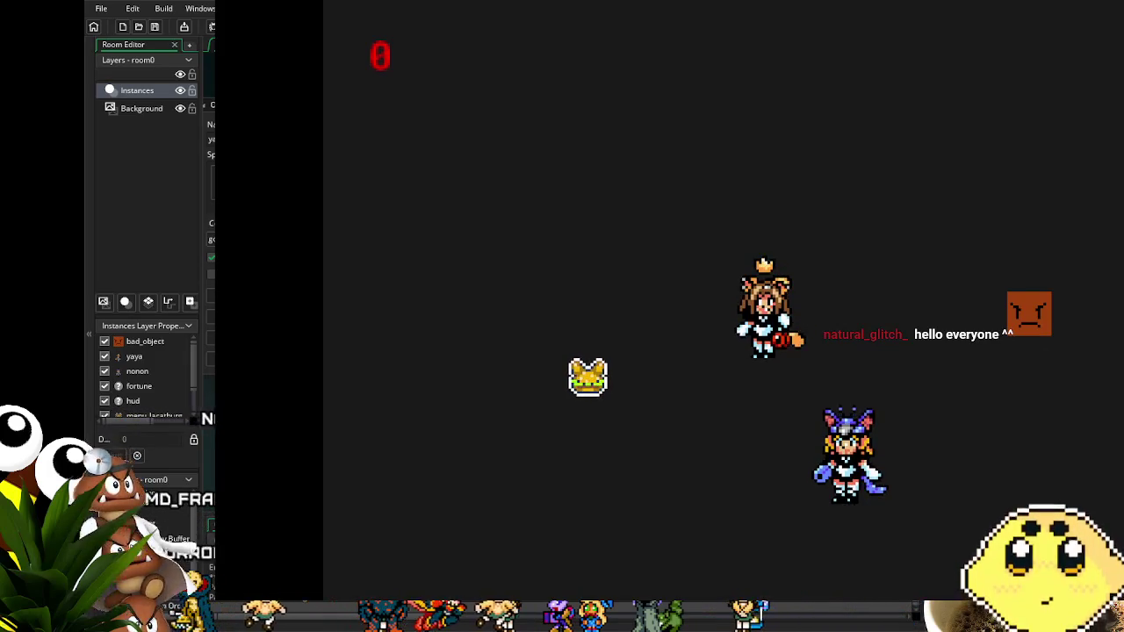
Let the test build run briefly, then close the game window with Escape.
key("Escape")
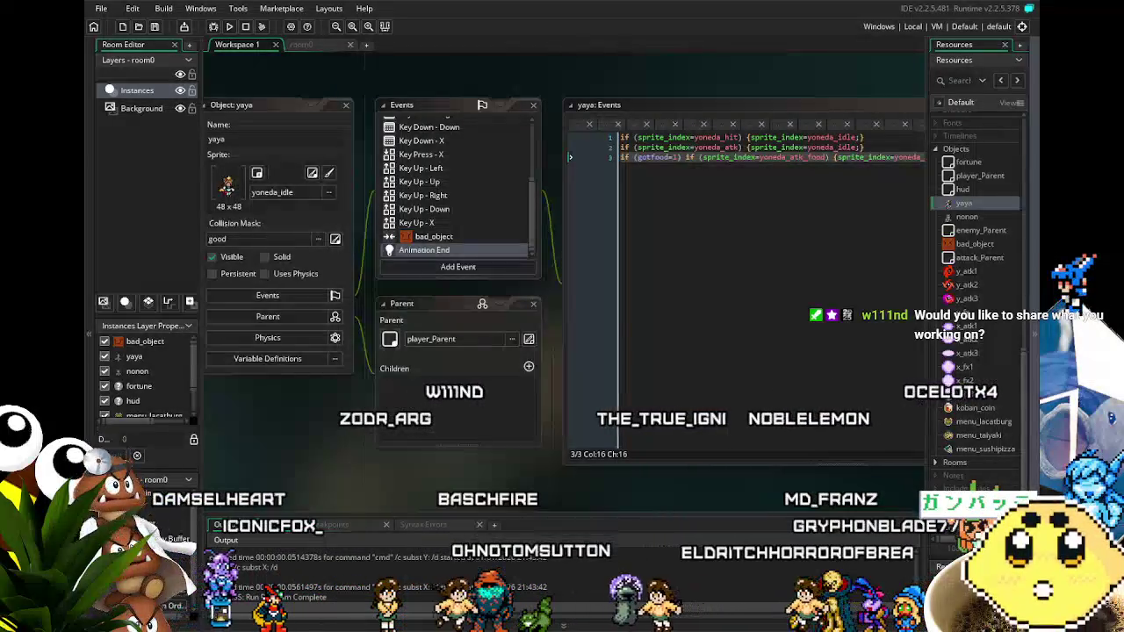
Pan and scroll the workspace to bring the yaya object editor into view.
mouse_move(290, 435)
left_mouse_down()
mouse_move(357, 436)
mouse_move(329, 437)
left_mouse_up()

-------

Look for the line that contains "mouse_move(357, 436)" in the listing above. Set down that line and each line after it, ending with the last one.

mouse_move(357, 436)
mouse_move(329, 437)
left_mouse_up()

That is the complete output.